I haven't any experience developing with javscript, but was hoping there was an existing method for this. I'm willing to learn though, this is something I'd like to use.

Any thoughts? Or concepts to start learning?

Thanks guys! (I think this could be a really clever method of highlighting certain content that perhaps users would miss if they didn't scroll through the entire page.)

+4  A: 

This should do the trick (tested in IE7, Firefox, Chrome, Safari).

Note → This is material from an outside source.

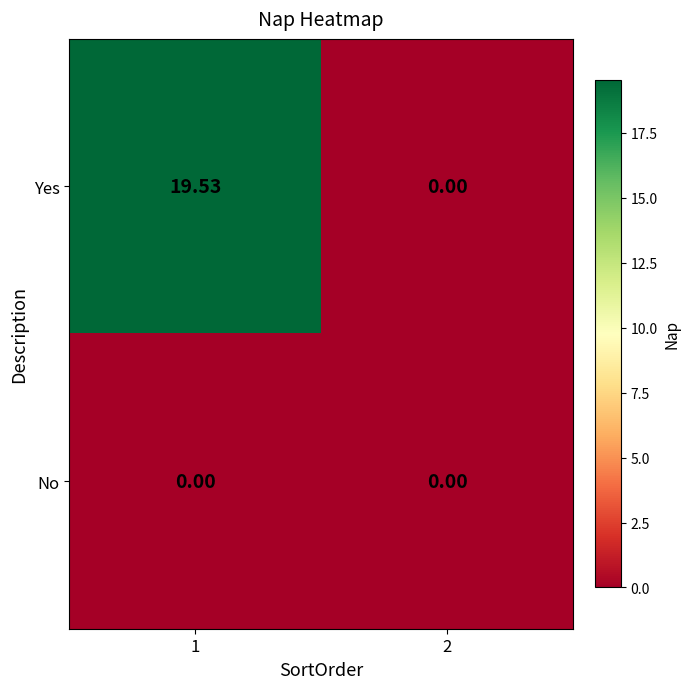

Which series has the largest total across all categories?

Yes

It uses jQuery and shows the element as soon as it is visible. This is the code:

$(document).ready(function() {
    function isScrolledIntoView(elem) {
        var docViewTop = $(window).scrollTop();
        var docViewBottom = docViewTop + $(window).height();

        var elemTop = $(elem).offset().top;
        var elemBottom = elemTop + $(elem).height();

        return ((elemBottom >= docViewTop) && (elemTop <= docViewBottom));
    }
    // the element to look for
    var myelement = $('#formcontainer');
    // the element to hide when the above is visible
    var mymessage = $('#mymessage');
    $(window).scroll(function() {
        if(isScrolledIntoView(myelement)) {
            mymessage.hide();
        } else {
            mymessage.show();
        }
    });
});

If you want the whole element to be visible before the message is hidden, replace the isScrolledIntoView above with this:

function isScrolledIntoView(elem) {
    var docViewTop = $(window).scrollTop();
    var docViewBottom = docViewTop + $(window).height();

    var elemTop = $(elem).offset().top;
    var elemBottom = elemTop + $(elem).height();

    return ((elemBottom >= docViewTop) && (elemTop <= docViewBottom)
      && (elemBottom <= docViewBottom) &&  (elemTop >= docViewTop) );
}

Credit for both of these functions go to this question.